After 24 weeks, patients treated with Dupixent plus a steroid nasal spray saw a 51% improvement in symptoms in one trial and a 57% improvement in the other, compared to 15% and 19% in patients using the spray alone. Dupixent users saw their polyps shrink 27% in one trial and 33% in the other, versus 4% and 7% increase in polyp size in patients not taking the drug, Sanofi and Regeneron announced.

RELATED: Sanofi, Regeneron pad Dupixent’s case in adolescent eczema ahead of key asthma decision

It’s all part of a much larger development plan for Dupixent, which is the subject of more than a half-dozen clinical trials in indications ranging from peanut allergy to eosinophilic esophagitis.

In fact, the sinusitis data come just a few weeks after Sanofi and Regeneron announced positive phase 3 data from a Dupixent trial in adolescents with atopic dermatitis. The drug is now approved to treat adults only.
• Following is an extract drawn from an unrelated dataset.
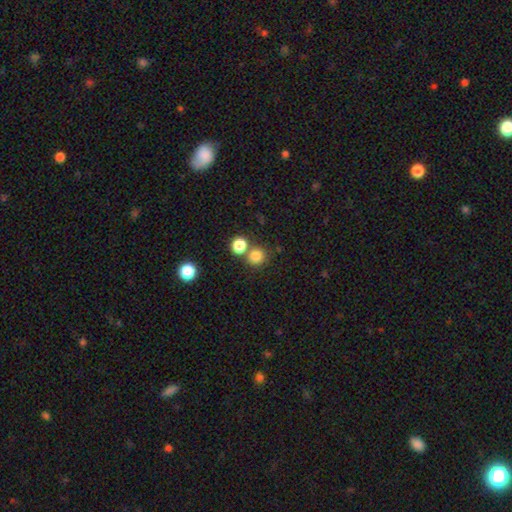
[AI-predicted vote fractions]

During the trial, 25% of patients between the ages of 12 and 17 who took the drug every two weeks saw a complete or near clearance of their symptoms, while only 2% of patients taking a placebo achieved the same result. About 40% of young people taking the drug saw a 75% or better improvement in symptoms, versus just 8% for the placebo group.

The partners could use a Dupixent jump-start. The drug got off to a bit of a slow start after its approval last March, turning in disappointing sales as key gatekeepers such as England’s National Institute for Health and Care Excellence rejected the high-priced antibody. Dupixent sales have started to turn around—at €176 million ($204 million) in sales during the second quarter, it came in 12% ahead of analysts’ expectations—but it's still facing significant challenges.

Potential pricing pushback is at the top of that list. The drug was introduced in atopic dermatitis at $37,000 a year, and even though it’s not yet approved for asthma, one key price watchdog is already raising red flags. In September, the Institute for Clinical and Economic Review (ICER) released a draft report on five biotech drugs for treating allergic asthma, including Dupixent. ICER concluded that the drugs cost between $313,000 and $464,000 per additional quality-adjusted life year gained—and Dupixent is on the high end of that scale. Sanofi and Regeneron would need to discount the drug significantly to make covering it worthwhile for payers, ICER concluded.

RELATED: Big Pharma's antibody drugs for asthma show benefits but cost 50% too much: ICER

Still, analysts maintain high hopes for Dupixent. Estimates of peak sales for the product range from $3 billion to $5 billion. The asthma approval alone could add $2.5 billion to the product’s yearly haul, analysts from Sanford Bernstein and Leerink predict.

Meanwhile, Sanofi is counting on Dupixent to help cushion the blow of falling sales in its flagship diabetes unit. Despite strong Dupixent sales during the second quarter, Sanofi’s overall sales of €8.18 billion ($9.5 billion) were flat year over year, beset by a 30% drop in diabetes sales in the U.S.